Exercise instructions — Only the lines from the first line of the data through the line containing "4: (195, 311, 0.33)" belong in the answer, transcribed exactly; pictures do not.
[Source records]
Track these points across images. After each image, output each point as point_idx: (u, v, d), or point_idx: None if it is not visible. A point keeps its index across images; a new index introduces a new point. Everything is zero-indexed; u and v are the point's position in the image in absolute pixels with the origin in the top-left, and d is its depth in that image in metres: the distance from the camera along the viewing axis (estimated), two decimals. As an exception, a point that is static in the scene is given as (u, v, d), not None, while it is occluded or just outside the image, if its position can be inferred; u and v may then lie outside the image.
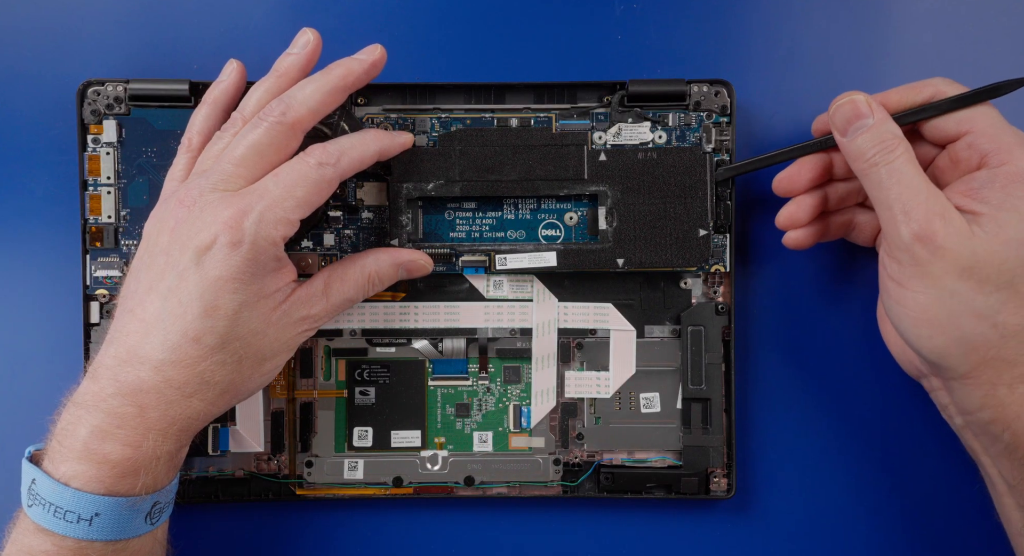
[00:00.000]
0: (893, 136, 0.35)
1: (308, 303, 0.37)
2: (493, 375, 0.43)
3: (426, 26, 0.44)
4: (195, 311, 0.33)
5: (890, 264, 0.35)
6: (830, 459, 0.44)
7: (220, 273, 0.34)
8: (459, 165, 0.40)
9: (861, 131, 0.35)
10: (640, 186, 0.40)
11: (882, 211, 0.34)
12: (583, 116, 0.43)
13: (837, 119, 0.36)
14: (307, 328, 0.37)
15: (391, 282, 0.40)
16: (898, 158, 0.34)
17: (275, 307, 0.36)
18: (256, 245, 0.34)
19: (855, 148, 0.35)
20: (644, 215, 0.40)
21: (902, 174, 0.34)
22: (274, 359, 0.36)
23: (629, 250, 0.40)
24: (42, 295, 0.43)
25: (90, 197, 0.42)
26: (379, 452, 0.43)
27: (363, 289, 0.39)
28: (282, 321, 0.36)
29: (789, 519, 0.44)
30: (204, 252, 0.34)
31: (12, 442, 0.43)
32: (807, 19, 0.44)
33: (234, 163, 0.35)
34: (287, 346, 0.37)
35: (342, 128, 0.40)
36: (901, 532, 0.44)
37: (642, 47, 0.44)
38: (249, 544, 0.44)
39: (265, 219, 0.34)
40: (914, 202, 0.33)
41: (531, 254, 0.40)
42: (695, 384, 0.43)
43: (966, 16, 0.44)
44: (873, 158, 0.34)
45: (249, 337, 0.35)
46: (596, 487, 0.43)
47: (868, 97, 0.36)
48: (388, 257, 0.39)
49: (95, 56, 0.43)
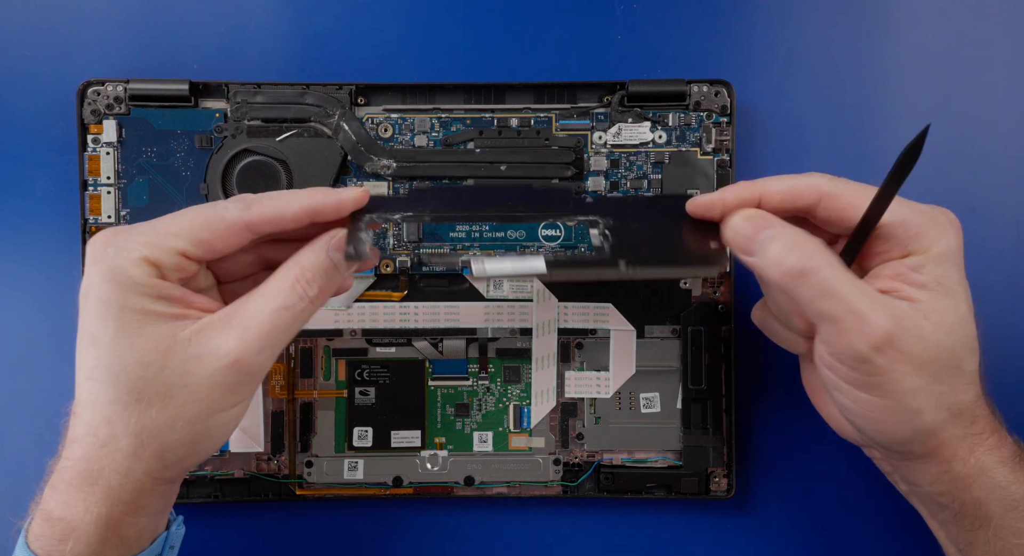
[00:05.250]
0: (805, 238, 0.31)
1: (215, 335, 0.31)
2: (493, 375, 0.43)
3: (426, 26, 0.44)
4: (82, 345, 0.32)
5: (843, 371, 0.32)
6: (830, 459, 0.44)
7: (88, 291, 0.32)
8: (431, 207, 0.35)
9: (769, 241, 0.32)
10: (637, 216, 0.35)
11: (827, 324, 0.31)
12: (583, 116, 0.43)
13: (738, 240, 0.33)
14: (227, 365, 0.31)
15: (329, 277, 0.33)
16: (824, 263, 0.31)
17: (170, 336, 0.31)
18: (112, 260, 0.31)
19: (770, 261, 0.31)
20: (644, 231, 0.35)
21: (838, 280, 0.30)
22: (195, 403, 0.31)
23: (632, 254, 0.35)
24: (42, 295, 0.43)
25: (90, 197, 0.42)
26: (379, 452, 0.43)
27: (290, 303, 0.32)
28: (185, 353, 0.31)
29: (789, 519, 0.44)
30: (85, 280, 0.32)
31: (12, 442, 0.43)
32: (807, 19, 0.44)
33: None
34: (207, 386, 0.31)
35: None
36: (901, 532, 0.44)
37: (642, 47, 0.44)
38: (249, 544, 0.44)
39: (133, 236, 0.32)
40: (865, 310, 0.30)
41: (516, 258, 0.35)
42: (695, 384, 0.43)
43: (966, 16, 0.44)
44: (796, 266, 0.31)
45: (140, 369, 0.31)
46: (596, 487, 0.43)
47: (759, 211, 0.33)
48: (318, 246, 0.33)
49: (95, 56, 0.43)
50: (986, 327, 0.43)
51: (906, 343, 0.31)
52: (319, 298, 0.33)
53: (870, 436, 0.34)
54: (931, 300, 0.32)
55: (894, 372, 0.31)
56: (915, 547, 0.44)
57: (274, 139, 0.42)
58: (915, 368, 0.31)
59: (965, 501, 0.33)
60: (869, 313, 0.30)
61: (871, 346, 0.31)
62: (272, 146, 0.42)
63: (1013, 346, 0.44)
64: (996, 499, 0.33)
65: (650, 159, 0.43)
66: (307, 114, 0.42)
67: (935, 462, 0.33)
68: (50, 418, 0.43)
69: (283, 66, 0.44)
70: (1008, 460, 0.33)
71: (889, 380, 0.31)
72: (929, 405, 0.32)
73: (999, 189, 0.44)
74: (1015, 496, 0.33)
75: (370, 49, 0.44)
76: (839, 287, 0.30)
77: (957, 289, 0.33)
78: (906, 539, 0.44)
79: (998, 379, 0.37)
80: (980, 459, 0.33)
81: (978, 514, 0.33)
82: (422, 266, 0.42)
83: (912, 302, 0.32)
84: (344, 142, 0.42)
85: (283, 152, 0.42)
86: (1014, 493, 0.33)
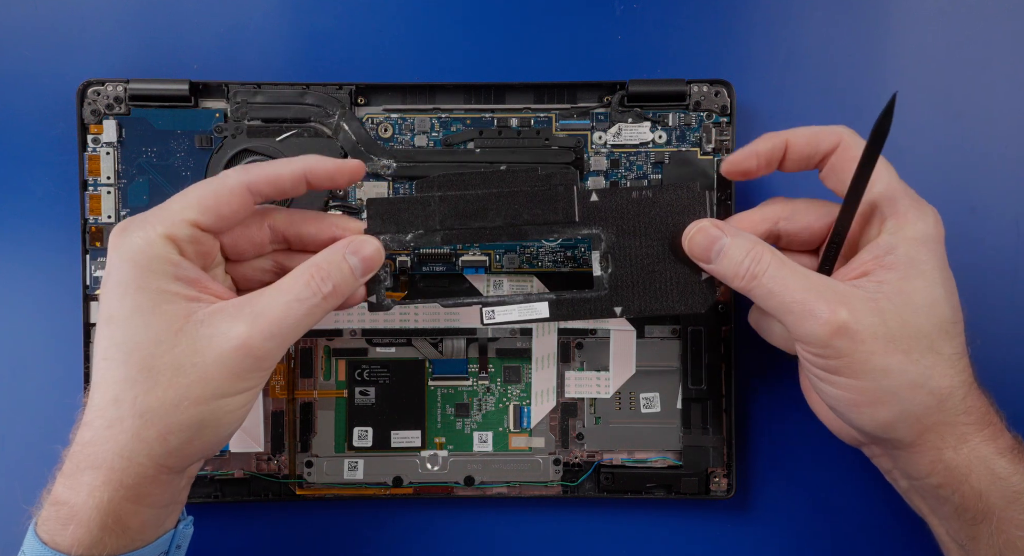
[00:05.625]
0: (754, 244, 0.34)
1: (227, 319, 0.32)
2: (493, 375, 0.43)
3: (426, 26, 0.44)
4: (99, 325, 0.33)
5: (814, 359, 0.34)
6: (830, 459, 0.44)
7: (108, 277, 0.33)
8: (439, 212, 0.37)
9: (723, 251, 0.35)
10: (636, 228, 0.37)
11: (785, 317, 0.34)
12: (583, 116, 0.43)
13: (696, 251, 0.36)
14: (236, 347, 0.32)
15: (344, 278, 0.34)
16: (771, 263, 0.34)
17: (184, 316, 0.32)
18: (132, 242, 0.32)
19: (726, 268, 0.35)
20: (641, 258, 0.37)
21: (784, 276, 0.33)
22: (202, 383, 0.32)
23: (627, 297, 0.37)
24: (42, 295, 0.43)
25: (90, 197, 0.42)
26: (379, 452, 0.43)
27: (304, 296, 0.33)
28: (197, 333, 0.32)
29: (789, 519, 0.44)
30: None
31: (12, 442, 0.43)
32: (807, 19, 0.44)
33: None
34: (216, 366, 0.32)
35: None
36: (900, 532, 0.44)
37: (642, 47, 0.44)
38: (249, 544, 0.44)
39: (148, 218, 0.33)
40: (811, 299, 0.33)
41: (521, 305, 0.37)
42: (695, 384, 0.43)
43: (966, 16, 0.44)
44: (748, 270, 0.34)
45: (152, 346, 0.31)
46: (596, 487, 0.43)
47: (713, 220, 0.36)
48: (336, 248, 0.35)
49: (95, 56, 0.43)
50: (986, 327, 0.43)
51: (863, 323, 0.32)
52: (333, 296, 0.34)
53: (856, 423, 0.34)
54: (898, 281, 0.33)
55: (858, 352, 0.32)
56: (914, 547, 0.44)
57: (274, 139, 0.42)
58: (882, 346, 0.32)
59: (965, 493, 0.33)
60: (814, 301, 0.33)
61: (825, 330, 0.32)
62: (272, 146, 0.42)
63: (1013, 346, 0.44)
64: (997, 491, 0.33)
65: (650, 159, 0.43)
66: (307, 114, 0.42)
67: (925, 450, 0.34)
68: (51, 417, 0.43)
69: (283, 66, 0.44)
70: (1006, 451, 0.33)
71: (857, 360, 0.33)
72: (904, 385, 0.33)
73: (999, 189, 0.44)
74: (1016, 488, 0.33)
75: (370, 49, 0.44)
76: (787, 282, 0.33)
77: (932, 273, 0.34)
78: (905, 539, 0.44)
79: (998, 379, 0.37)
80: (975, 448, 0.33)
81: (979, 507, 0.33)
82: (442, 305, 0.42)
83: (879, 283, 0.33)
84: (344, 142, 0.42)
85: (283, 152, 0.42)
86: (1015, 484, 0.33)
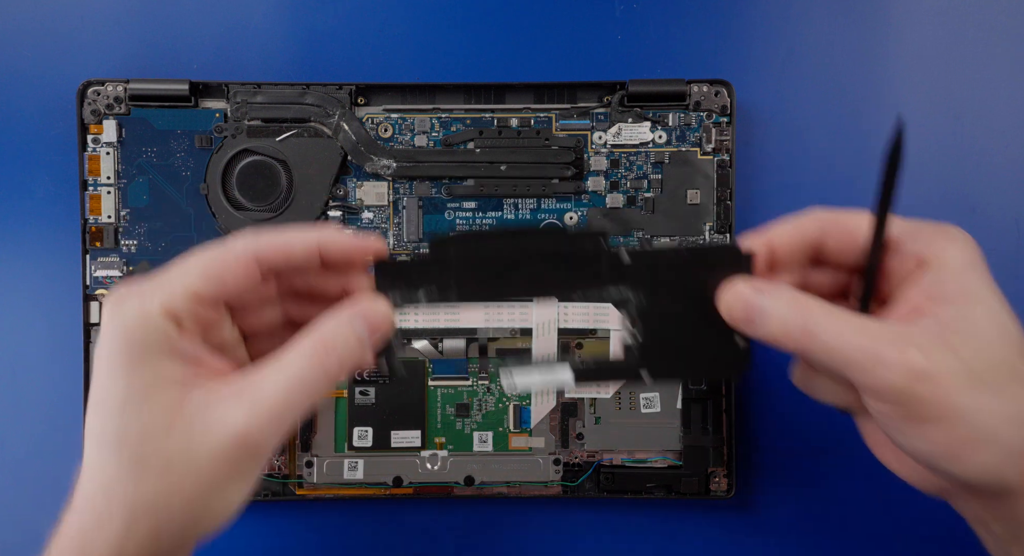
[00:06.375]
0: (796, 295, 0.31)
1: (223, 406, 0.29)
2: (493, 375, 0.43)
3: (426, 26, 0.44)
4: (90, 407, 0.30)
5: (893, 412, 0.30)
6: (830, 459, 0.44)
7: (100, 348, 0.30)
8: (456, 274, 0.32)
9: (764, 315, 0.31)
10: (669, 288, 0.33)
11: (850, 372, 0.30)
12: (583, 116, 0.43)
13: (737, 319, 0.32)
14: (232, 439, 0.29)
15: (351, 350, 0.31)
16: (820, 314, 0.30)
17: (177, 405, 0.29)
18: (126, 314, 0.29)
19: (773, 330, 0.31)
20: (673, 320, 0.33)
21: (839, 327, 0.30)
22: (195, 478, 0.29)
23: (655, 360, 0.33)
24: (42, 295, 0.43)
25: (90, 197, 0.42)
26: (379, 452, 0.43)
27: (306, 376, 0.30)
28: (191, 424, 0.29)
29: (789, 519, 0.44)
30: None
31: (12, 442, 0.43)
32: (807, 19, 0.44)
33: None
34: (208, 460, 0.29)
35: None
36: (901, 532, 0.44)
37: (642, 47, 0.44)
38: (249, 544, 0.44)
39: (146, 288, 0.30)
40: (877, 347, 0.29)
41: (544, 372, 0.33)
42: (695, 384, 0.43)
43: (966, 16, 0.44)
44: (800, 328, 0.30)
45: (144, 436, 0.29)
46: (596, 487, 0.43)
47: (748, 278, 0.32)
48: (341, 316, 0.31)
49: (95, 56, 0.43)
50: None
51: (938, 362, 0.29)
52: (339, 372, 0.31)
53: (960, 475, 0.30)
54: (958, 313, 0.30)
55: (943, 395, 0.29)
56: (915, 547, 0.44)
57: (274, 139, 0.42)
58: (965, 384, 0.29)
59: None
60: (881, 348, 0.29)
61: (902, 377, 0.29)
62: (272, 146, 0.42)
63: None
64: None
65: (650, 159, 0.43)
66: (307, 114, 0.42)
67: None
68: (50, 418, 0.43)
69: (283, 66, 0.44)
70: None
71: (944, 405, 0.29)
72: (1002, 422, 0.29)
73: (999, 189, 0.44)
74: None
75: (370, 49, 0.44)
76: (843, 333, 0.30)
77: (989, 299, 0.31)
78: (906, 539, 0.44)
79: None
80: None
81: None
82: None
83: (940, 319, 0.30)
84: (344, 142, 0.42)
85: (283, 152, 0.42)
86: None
[/Source records]
Exercise response —
Track these points across images. After each image, output each point as point_idx: (u, v, d), or point_idx: None if it is not visible. A point keeps its index across images; a new index introduces a new point. Everything is zero-indexed; u and v are the point's position in the image in absolute pixels with the origin in the top-left, and d is its depth in that image in metres: the distance from the camera along the viewing axis (estimated), two decimals. As an exception, a point that is static in the scene is given as (u, v, d), not None, while it is occluded or just outside the image, if its position can be inferred; u and v may then lie outside the image.
[00:00.000]
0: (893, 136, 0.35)
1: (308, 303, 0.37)
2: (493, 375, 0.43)
3: (426, 26, 0.44)
4: (195, 311, 0.33)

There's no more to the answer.